What is required
Count the lines in the entries below that contain the string "yang". Reply with the number alone.

═══ The records

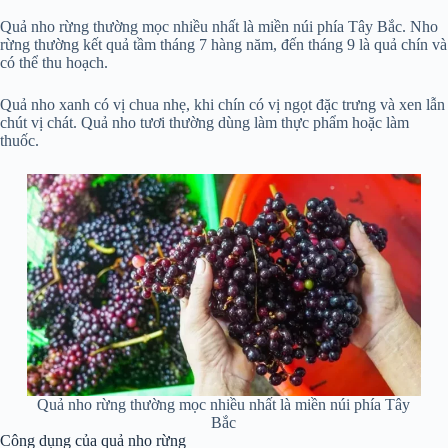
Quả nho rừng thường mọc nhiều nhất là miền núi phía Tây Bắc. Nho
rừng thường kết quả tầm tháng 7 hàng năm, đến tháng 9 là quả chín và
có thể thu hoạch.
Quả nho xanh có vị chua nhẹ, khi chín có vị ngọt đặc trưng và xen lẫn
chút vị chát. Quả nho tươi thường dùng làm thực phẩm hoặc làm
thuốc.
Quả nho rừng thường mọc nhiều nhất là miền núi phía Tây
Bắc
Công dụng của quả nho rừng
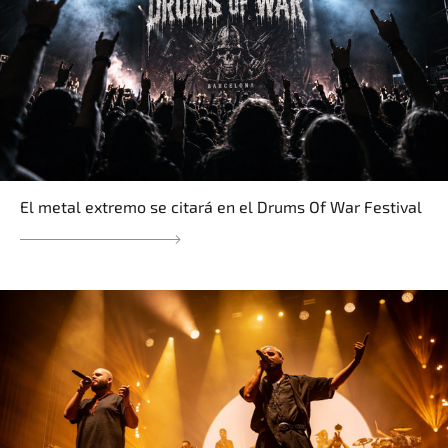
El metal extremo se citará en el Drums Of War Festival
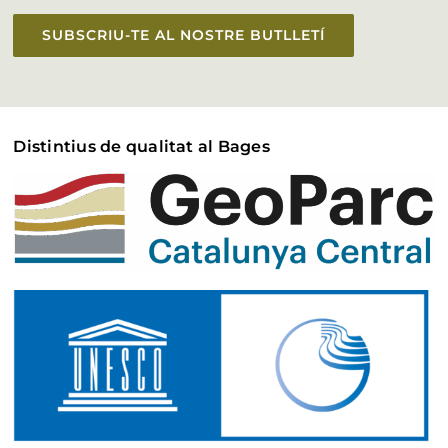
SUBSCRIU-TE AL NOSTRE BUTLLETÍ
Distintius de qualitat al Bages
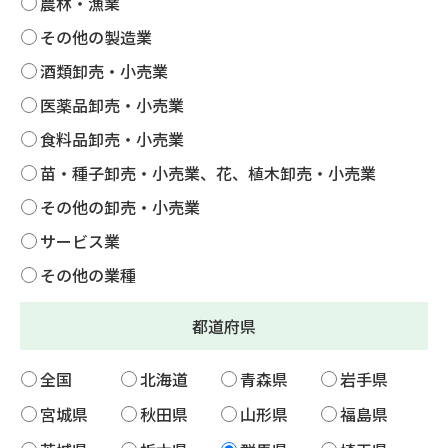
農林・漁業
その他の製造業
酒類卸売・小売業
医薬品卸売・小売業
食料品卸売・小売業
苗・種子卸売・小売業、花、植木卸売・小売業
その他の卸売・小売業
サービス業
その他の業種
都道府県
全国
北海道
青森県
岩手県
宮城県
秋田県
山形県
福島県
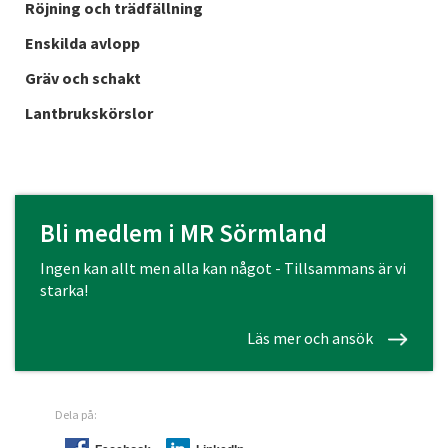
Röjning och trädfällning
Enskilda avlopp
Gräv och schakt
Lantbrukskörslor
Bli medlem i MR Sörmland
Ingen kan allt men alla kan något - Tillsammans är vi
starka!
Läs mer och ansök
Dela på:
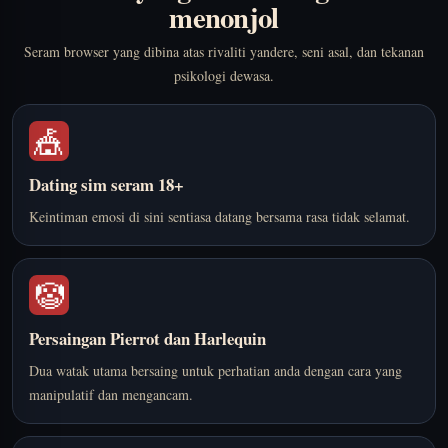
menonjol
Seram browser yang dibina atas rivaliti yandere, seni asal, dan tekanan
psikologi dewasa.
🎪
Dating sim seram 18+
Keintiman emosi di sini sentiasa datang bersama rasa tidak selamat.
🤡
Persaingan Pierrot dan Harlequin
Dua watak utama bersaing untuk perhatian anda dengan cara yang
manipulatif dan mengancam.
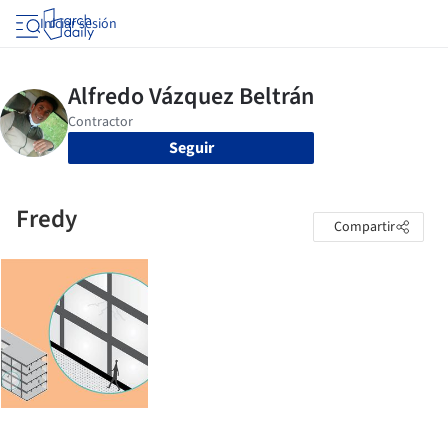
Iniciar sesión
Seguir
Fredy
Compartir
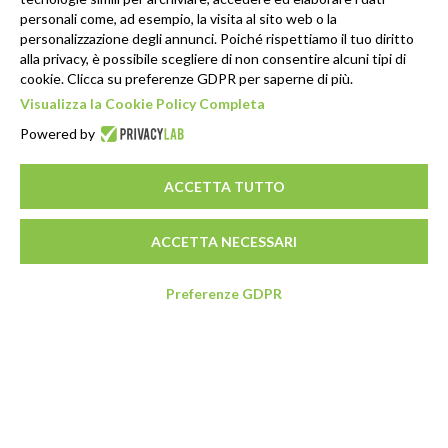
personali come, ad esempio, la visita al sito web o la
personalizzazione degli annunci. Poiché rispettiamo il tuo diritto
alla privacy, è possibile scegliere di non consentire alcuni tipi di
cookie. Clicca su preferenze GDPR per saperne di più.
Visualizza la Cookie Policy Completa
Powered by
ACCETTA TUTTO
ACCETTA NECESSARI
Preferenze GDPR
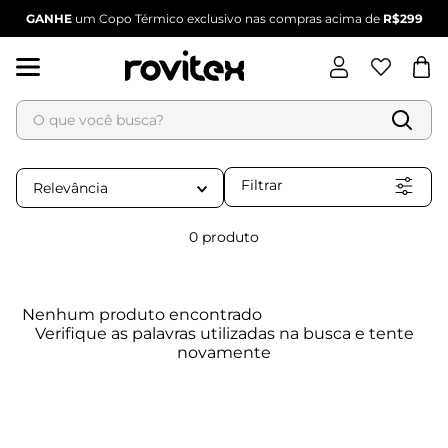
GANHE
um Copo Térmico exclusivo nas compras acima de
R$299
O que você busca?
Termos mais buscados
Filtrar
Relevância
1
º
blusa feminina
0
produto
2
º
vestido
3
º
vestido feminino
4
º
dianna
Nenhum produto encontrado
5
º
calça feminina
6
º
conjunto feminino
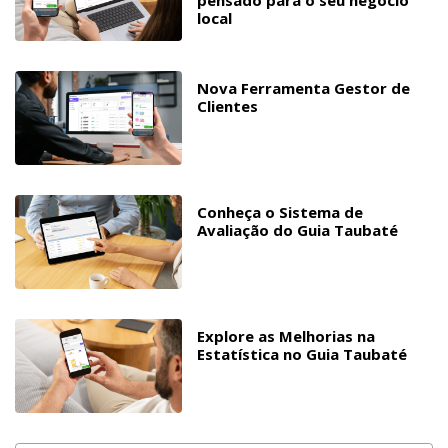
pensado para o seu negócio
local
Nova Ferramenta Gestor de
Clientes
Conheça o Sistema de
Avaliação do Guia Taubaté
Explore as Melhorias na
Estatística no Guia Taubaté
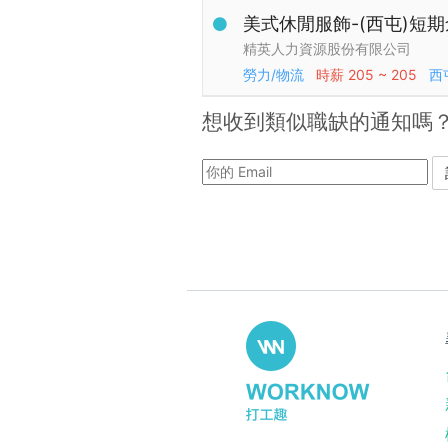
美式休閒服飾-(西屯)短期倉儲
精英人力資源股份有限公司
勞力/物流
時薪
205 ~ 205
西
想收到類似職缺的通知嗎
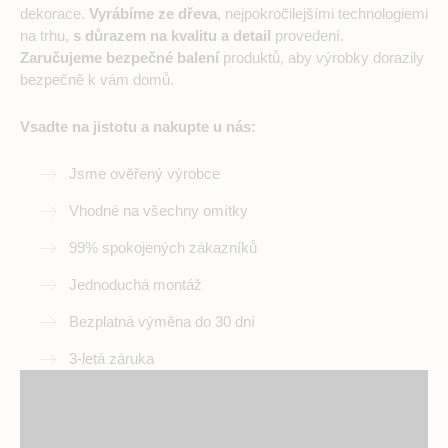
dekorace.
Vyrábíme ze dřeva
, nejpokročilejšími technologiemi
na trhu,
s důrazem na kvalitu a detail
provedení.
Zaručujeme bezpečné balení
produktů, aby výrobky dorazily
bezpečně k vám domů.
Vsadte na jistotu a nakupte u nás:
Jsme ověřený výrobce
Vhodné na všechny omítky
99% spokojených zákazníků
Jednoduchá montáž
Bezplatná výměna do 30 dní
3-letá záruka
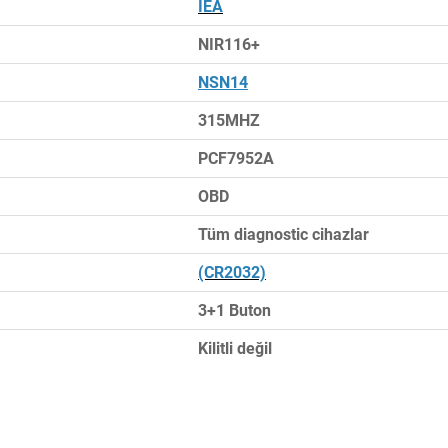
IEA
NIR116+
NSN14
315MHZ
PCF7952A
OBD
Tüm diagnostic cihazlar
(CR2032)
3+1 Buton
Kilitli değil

══════

Response area
2